Oran: Le syndicat hausse le ton , arrêt de travail annoncé à la CNAS

 Le conseil syndical de la Caisse nationale d'assurance sociale de la wilaya d'Oran monte au créneau pour «exprimer le ras-le-bol des travailleurs face à l'injustice et la gestion arbitraire de la carrière du personnel». Un débrayage de deux heures, de 8h00 à 10h00 du matin, est annoncé par le conseil syndical pour la journée de ce jeudi. Le conseil syndical devra se réunir, dans les prochains jours, pour adopter une «décision collégiale afin de préserver les intérêts des travailleurs», relève M. Motrani, SG du conseil syndical CNAS/UGTA de la wilaya d'Oran. Les cadres syndicaux ont reçu, durant la réunion de mercredi 7 décembre en cours, des instructions pour la mobilisation générale des travailleurs.

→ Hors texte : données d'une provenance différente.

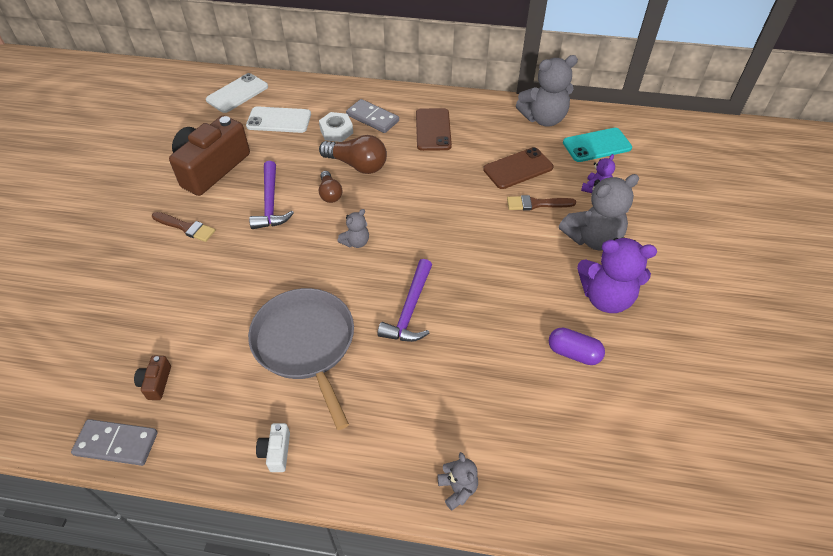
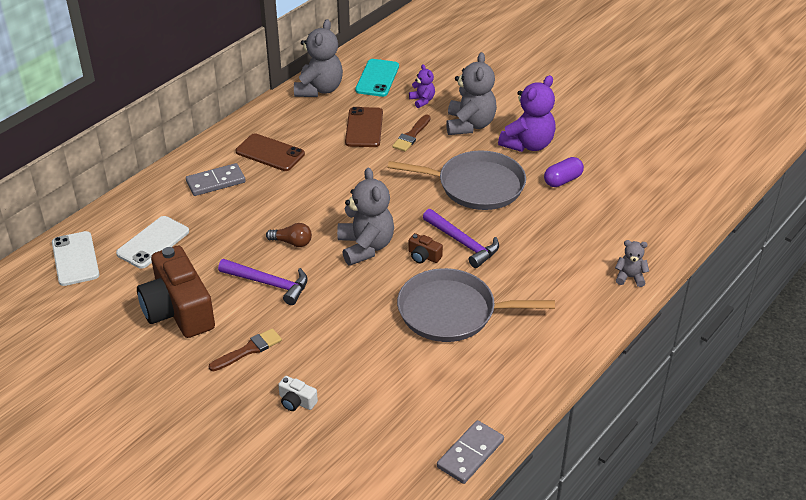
camera: 60 degrees left, 10 degrees down
(156, 382) = (424, 414): brown camera -> brown camera (423, 256)
(276, 452) = (541, 359): white camera -> white camera (296, 401)
(336, 131) = (210, 210): white nut -> none
(356, 242) = (365, 247): grey teddy bear -> grey teddy bear, size x1.97
(357, 165) = (271, 213): brown light bulb -> none
(503, 283) = (476, 186): none -> grey pan

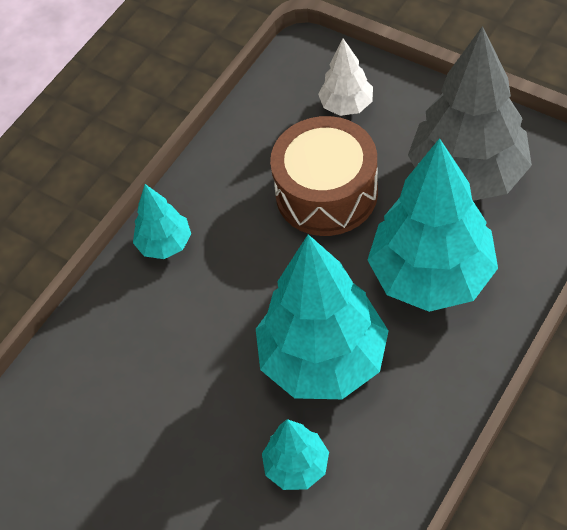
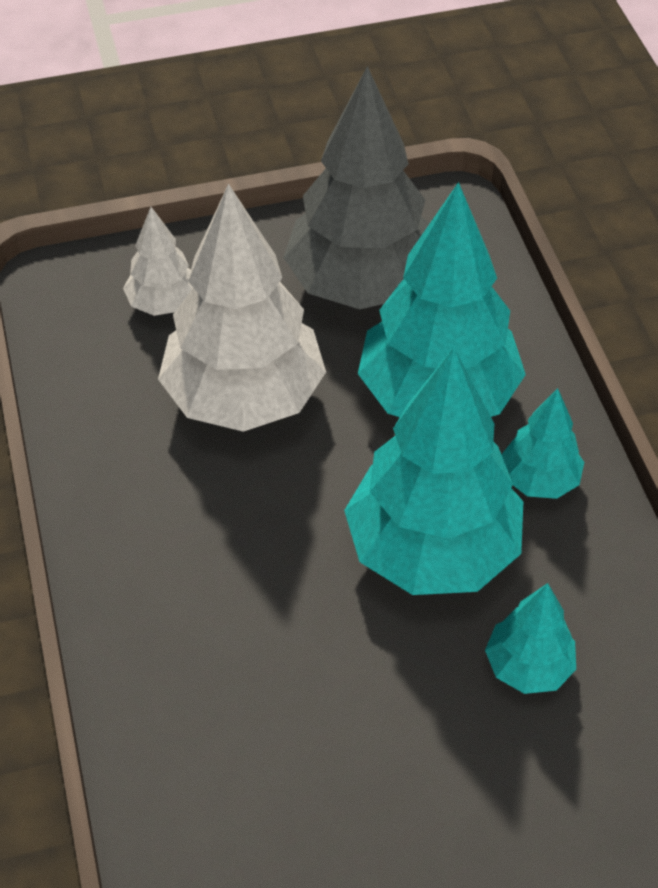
camera: 55 degrees left, 5 degrees down
(165, 244) = (129, 578): turquoise tree -> turquoise tree (539, 480)
(326, 193) = (244, 398): brown drum -> white tree

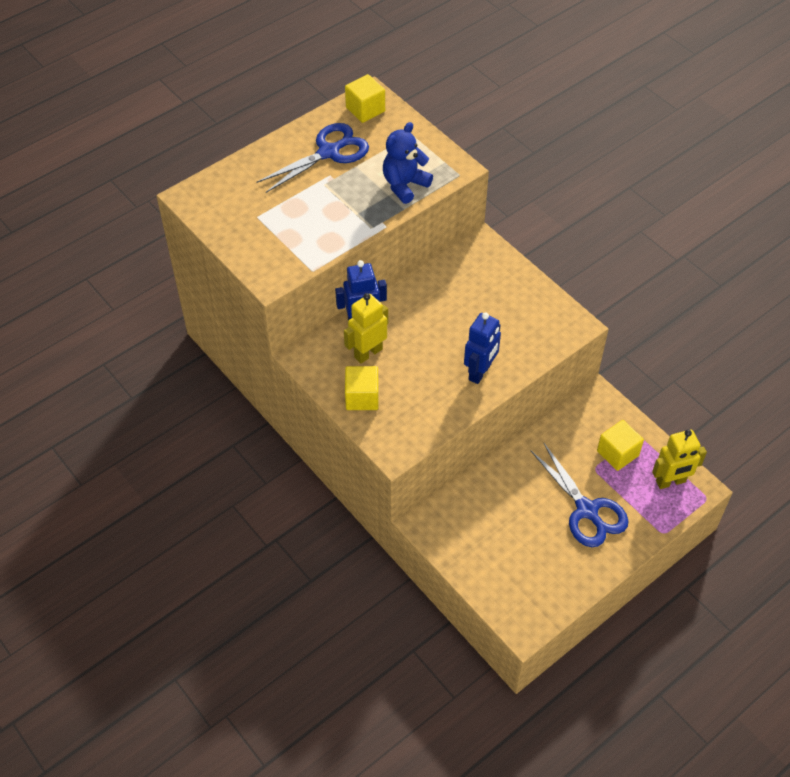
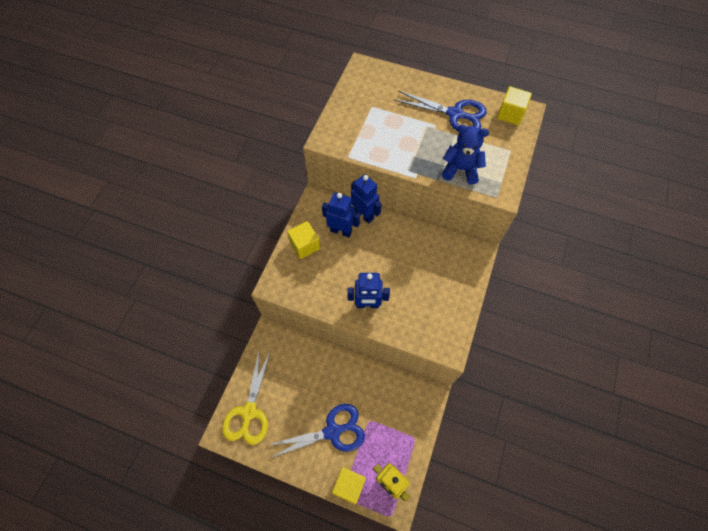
camera: 60 degrees right, 10 degrees up
(368, 353) = (341, 231): yellow robot -> blue robot
(514, 588) = (249, 412): none -> yellow scissors
(587, 510) = (332, 431): blue scissors -> blue scissors turned 135 degrees counterclockwise
(617, 453) = (391, 431): yellow cube -> yellow cube (349, 485)

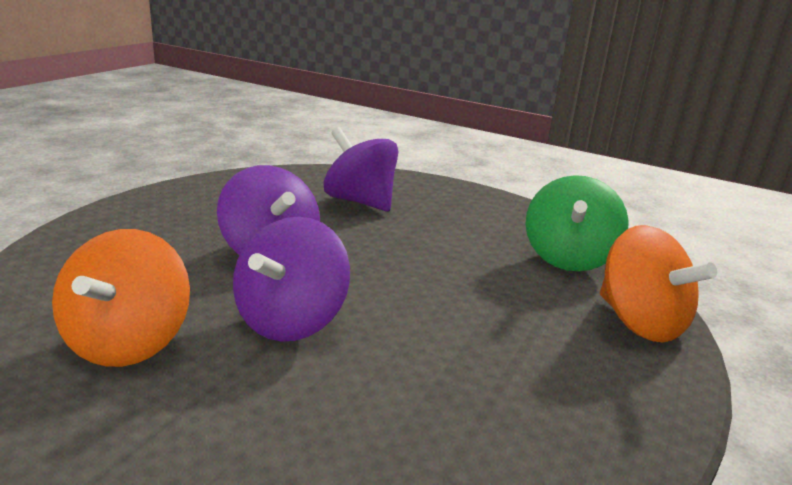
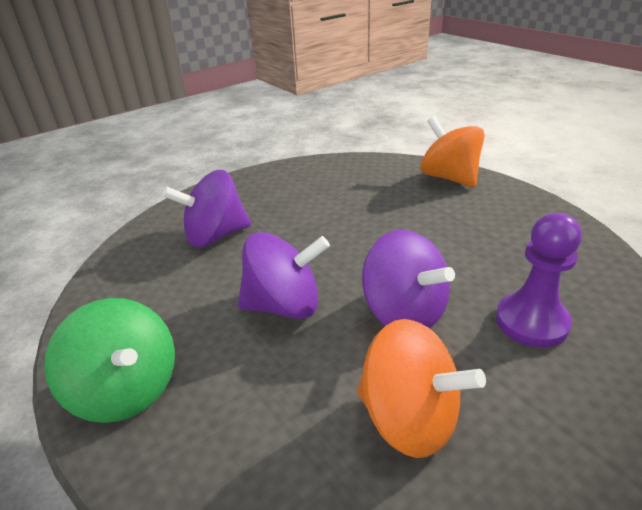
camera: 60 degrees left, 10 degrees up
(318, 421) = (531, 322): none -> purple pawn
(568, 258) = (365, 175): green spinning top -> green spinning top (127, 390)
(640, 323) = (449, 178): orange spinning top -> orange spinning top turned 120 degrees counterclockwise

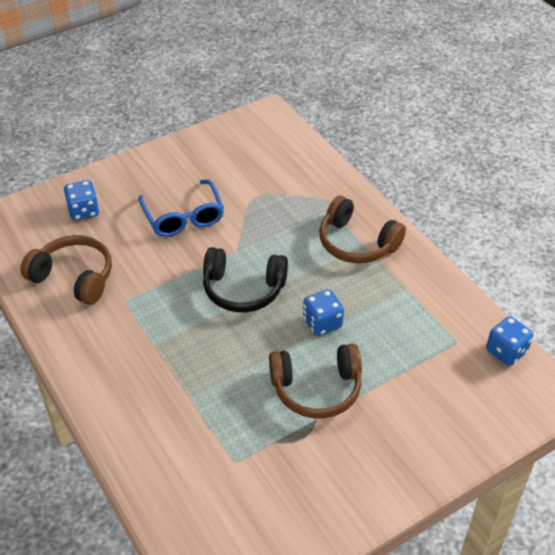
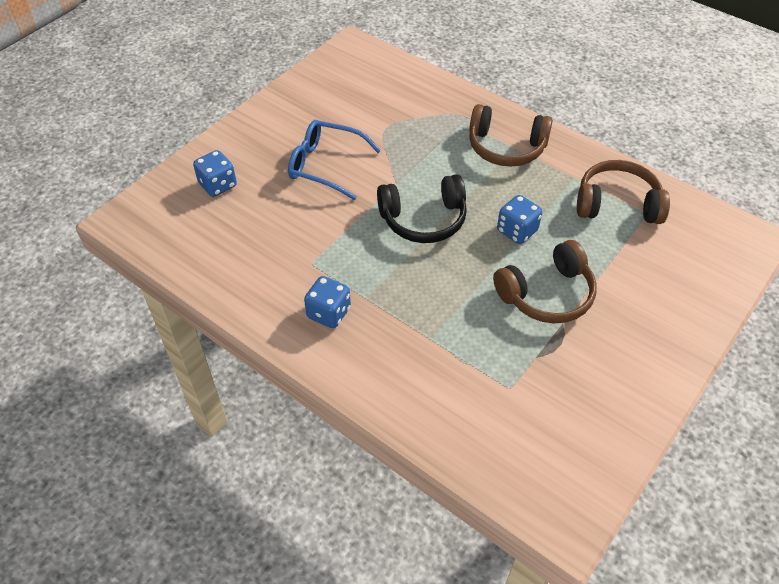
camera: 20 degrees left, 5 degrees up
(74, 277) = (245, 254): brown headphones -> brown headphones (617, 204)
(183, 217) = (325, 165): blue glasses -> blue glasses turned 150 degrees clockwise
(506, 351) = (693, 210): blue dice -> blue dice (329, 313)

Des cadres syndicaux affirment : «Depuis l'hospitalisation du directeur, mi-novembre dernier, nous assistons à des dépassements dans la gestion des carrières du personnel. Plus grave, de nombreux cadres honnêtes, avec une vingtaine d'années de service, ont été poussés à la retraite forcée». Le conseil syndical regrette également les «intimidations et les pressions exercées par l'administration contre les travailleurs et leurs représentants syndicaux». «Nous nous trouvons malheureusement contraints à opter pour la contestation à cause des décisions arbitraires prises à partir du 15 novembre dernier. Toutes nos tentatives pour trouver une issue à l'amiable avec l'administration se sont avérées vaines. Nous avons adressé, la fin de la semaine dernière, une correspondance au directeur par intérim pour l'annulation des décisions arbitraires, mais en vain. Ce débrayage de deux heures n'est qu'un avertissement», soutient le SG du conseil syndical. Les syndicalistes exigent, par ailleurs, la prise en considération de la plateforme de revendications élaborée en avril 2011. Les revendications des syndicalistes tournent autour de la régularisation immédiate de la situation des cadres de la CNAS qui attendent depuis plusieurs années des promotions, et la priorité au recrutement des enfants des travailleurs décédés ou retraités (…).

Source : Le Quotidien d’Oran, 13 décembre 2011.